Write the next part of the piece below on the four phases of creativity and the ADHD brain, starting right after its final sentence.

» **Document text**

○ ○ ○

The 4 Phases of Creativity
(and How ADHD Brains Hack Them)
Ever had a million ideas in the shower… only for them to disappear before you can write them down? Or maybe you’ve got half-finished projects, dozens of domain names, and notebooks full of sketches that never became anything.
That doesn’t mean you’re bad at being creative. In fact, you might be too good at parts of the process.
Psychologists have been writing about creativity for over a century, and one of the oldest models still gets quoted today: the four stages of creativity. It comes from Graham Wallas’s 1926 book The Art of Thought. The stages are:
Preparation – you gather information, influences, inspiration.
Incubation – ideas simmer below the surface while you’re doing other things.
Illumination – the famous “aha!” moment when the solution hits you.
Verification – testing and developing the idea, making it real.
It’s neat on paper. In reality, it’s messier and more cyclical. And if you’ve got an ADHD brain? The pattern often looks quite a bit different.
A simple diagram showing the four classic stages of creativity — Preparation, Incubation, Illumination, and Verification- arranged in a cycle
The ADHD Remix
Preparation
We’re brilliant at diving into new rabbit holes. Researching, collecting influences, getting inspired- that part’s fun. The danger is over-researching, bouncing between topics, or getting stuck in the thrill of discovery rather than moving forward.
Incubation
Some people need long stretches of downtime before ideas click. ADHDers, though, often generate connections instantly and constantly. Divergent thinking (coming up with many, varied, traditionally unconnected ideas) tends to come naturally. Sometimes it feels like we skip incubation because ideas pop up so fast and often.
Illumination
Instead of one big eureka moment, we get floods of them. A dozen new business ideas, song hooks, or product concepts in a single afternoon. Some people might not think that’s a problem but it can be. We can’t capture them all, and even when we do, we don’t always give them the incubation or development time they need. That’s how you end up with a trail of half-started projects, voice notes, or dormant URLs.
Verification
This is where it gets sticky. Turning an idea into something tangible requires sustained focus, detail-work, and tolerance for tedium. That’s exactly where ADHD brains struggle most. The dopamine buzz of a new idea is huge; the grind of editing, refining, or fixing small problems doesn’t give the same payoff. Which is why so many projects stall at 80%- leaving you feeling like you never follow through.

○ ○ ○

» **Listing**
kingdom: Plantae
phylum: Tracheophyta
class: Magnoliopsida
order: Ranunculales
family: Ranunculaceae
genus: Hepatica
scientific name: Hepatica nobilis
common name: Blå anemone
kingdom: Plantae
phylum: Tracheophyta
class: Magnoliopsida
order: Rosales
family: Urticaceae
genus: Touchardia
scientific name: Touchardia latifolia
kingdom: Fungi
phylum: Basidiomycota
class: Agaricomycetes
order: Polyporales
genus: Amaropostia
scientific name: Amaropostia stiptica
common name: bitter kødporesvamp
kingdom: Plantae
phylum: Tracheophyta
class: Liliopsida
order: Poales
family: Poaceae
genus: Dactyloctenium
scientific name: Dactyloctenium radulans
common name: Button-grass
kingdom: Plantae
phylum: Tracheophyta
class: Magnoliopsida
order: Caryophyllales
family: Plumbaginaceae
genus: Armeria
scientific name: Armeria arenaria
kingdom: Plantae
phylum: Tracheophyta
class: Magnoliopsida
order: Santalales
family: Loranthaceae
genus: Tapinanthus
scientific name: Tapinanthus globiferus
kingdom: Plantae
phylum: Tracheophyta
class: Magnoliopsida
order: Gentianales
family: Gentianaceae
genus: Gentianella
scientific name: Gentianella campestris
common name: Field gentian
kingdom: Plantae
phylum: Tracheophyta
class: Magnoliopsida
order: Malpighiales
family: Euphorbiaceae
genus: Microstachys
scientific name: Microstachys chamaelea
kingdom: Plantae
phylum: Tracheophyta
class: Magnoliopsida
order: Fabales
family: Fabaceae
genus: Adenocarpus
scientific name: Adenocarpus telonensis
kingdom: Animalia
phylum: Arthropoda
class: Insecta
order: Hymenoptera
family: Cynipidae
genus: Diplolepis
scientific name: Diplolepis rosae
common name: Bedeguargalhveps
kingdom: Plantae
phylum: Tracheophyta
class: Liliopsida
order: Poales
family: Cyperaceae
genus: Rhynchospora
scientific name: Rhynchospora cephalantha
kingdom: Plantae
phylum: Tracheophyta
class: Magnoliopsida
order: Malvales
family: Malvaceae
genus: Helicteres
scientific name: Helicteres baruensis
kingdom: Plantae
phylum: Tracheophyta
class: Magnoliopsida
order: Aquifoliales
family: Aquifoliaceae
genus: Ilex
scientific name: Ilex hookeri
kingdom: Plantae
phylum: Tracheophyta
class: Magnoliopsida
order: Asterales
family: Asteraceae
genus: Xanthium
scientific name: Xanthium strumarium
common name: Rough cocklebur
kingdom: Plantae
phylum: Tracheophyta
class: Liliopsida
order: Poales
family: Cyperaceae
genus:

○ ○ ○

» **Final result**
A playful version of the creativity cycle where blue footprints labelled “ADHD” skip over the Incubation stage and rush towards Illumination, illustrating how ADHD brains often move differently through the process.
Sticking Points
Idea overwhelm – too many illuminations to capture or process.
Verification fatigue – losing steam before the finish line.
Avoidance of micro-problem-solving – the fiddly bits feel boring or frustrating, so they get skipped.
What Helps
If you recognise yourself here, the good news is you don’t have to fight your brain- you can work with it. What we tend to forget is that most people are not able to come with as many ideas as us- the refining and developing process is where other people can excel and help.
A few ideas:
Preparation – set time limits for research. Pick one influence to work with instead of fifteen.
Incubation – build in pauses: a walk, a nap, a playlist. Even ADHD brains benefit from downtime.
Illumination – always have quick-capture tools to hand. Voice notes, sticky notes, a “dump doc” in your phone. Don’t judge ideas at this stage; just collect them. Make a date to go through them once a month.
Verification – break the process into tiny finish lines and celebrate each one. Use body doubling, accountability sessions, or coaching support to keep you moving. Reward yourself as you go, not just at the end.
Final Thoughts
ADHD brains aren’t short on creativity. If anything, they overflow with it. The challenge is less about sparking ideas, and more about shepherding them through the slower, less glamorous stages. This end part of the process is the exact place when external support and structure would be most effective.
So next time you find yourself drowning in voice notes or half-finished drafts, ask yourself: which phase am I in right now? And more importantly: what would help me move this idea one small step forward?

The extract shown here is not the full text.